Preparing Students in FUSD for Their Future:

Points to Consider

 Globalization/Changing Demographics/Technology/Changing Values and Attitudes 

Students in Flagstaff are competing not just with each other, but also with students from other nations around the globe such as Asia, Europe and Eastern Europe.  The fall of communism in Eastern Europe and the opening of China in the free marketplace have changed business, and the world our children are entering, at a staggering pace.  Jobs in the United States have changed and will continue to change.   

Schools in the United States today look much the same as they have for several generations.   It used to be that a person was able to leave public school prior to completing high school and make a living and support a family.  Today there are very few low-skilled jobs that pay much above the poverty level.   It is clear now that a high school diploma is not sufficient for today’s economic realities.   

The United States is changing demographically: aging (fewer young people going into a workforce that is beginning to lose large numbers of “baby boomers” some say a 4:1 ratio); declining birth rate; increases in young people who do not speak English, and increases in children who are in poverty.  Many of these other nations have greater numbers of young people. 

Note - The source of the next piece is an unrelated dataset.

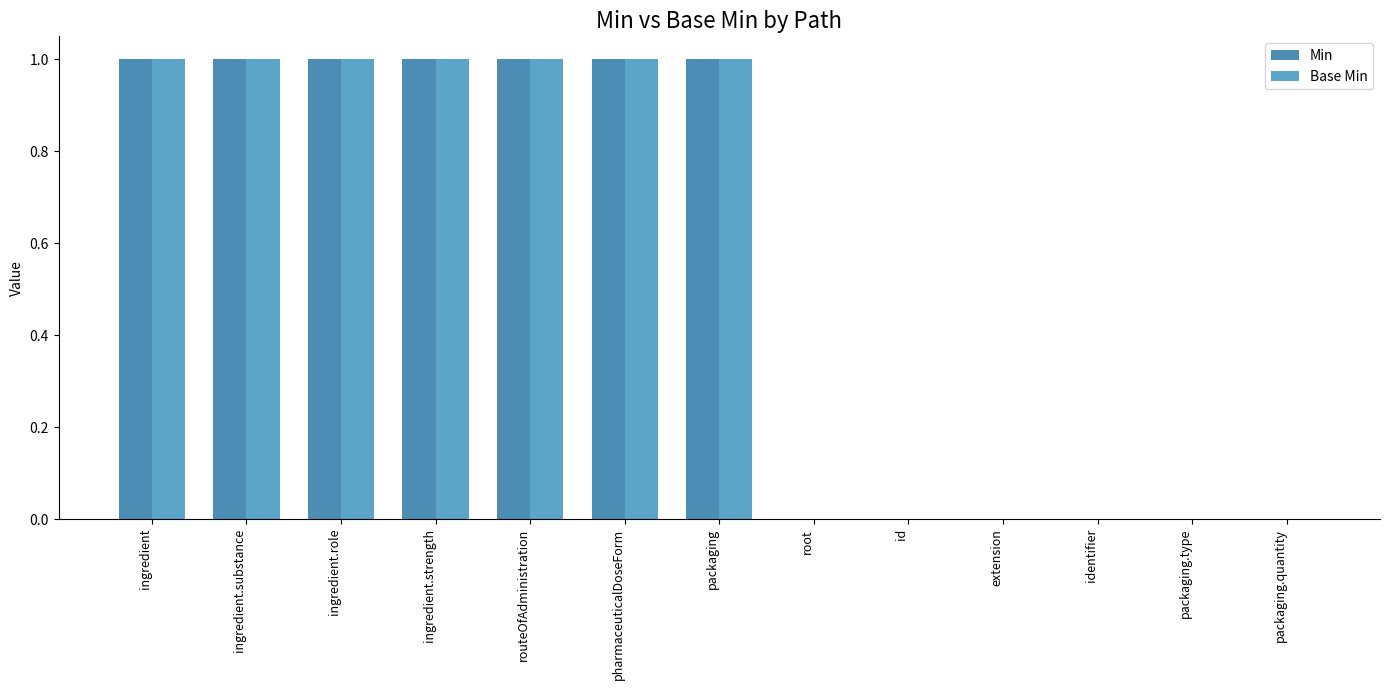

Rank the categories by Base Min value from highest to lowest.

ingredient, ingredient.substance, ingredient.role, ingredient.strength, routeOfAdministration, pharmaceuticalDoseForm, packaging, root, id, extension, identifier, packaging.type, packaging.quantity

Technology has changed the way the way the world works.  The power of computer technology doubles every 18 months.  Huge strides in nanotechnology make the size of computing devices increasingly smaller.  The intersection of nanotechnology, technology and biology (biotechnology) is changing the bioscience landscape. 

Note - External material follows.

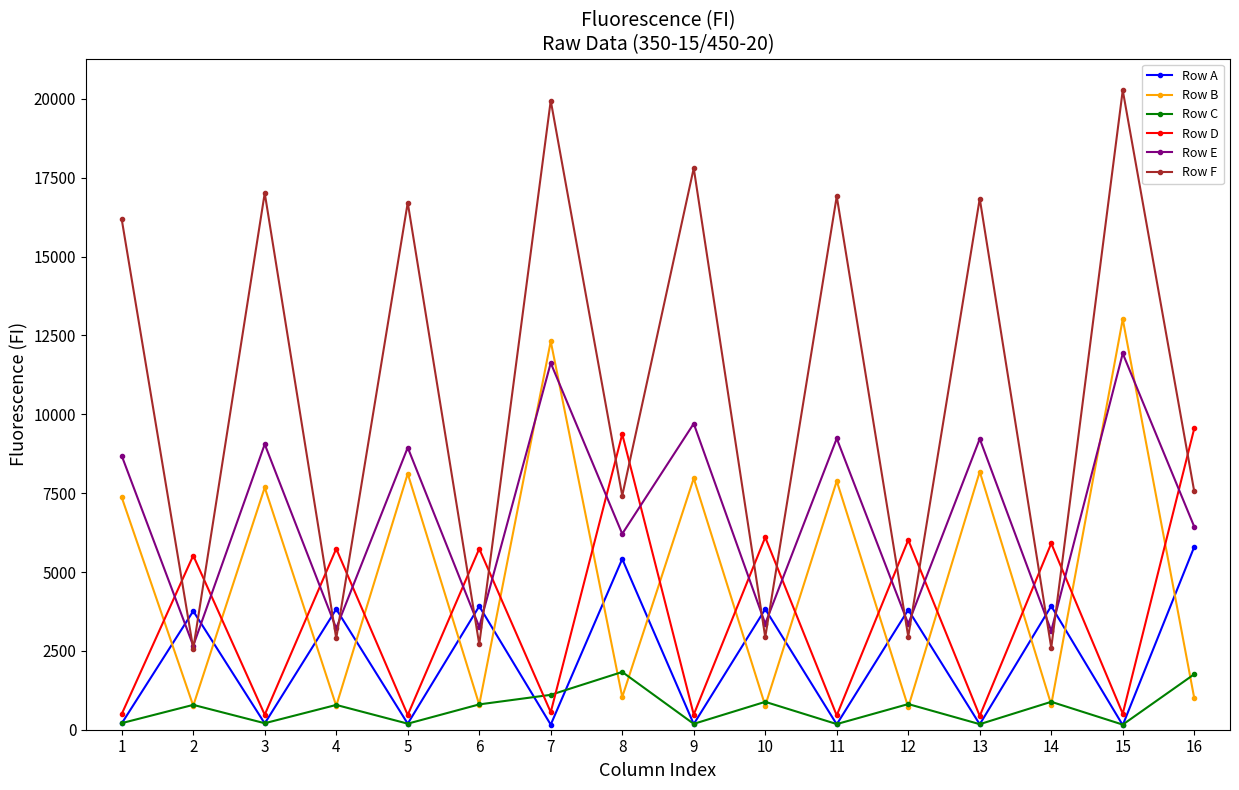

How many data points does each series have?

16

Values change between generations.  The “Greatest Generation” in the 1940s led to “Baby Boomers” in the 1950s, then the “Generation Xers”, and now we have what are being called the “Millennials.”  There appears to be an “ambition gap” between youth in the U.S. and other countries.  “They want what we have.” It is up to the adults of today to provide educational opportunities that will enable our children (the “Millennials”) to compete with the highly motivated youth in other parts of the world. 

Trends in education:  

  • Quality early childhood experiences prior to kindergarten
  • Renewed focus in early grades
  • Middle and high school smaller learning communities (schools within schools)
  • Relationships, rigor and relevance
  • Quality, focused professional development for educators
  • Rising community awareness of global changes impacting how we must prepare all our youth

Resources:

Daggett, Willard.  “Globalization – Tipping the Scale of Economic Supremacy,” The International Center for Leadership in Education, December 2005.  http://www.daggett.com/white_papers.html . 

Daggett, Willard.  “Preparing Students for Their Future,” The International Center for Leadership in Education, June 2005.  http://www.daggett.com/white_papers.html . 

Friedman, Thomas L. The World Is Flat, Frarrar, Straus and Giroux: New York, 2005.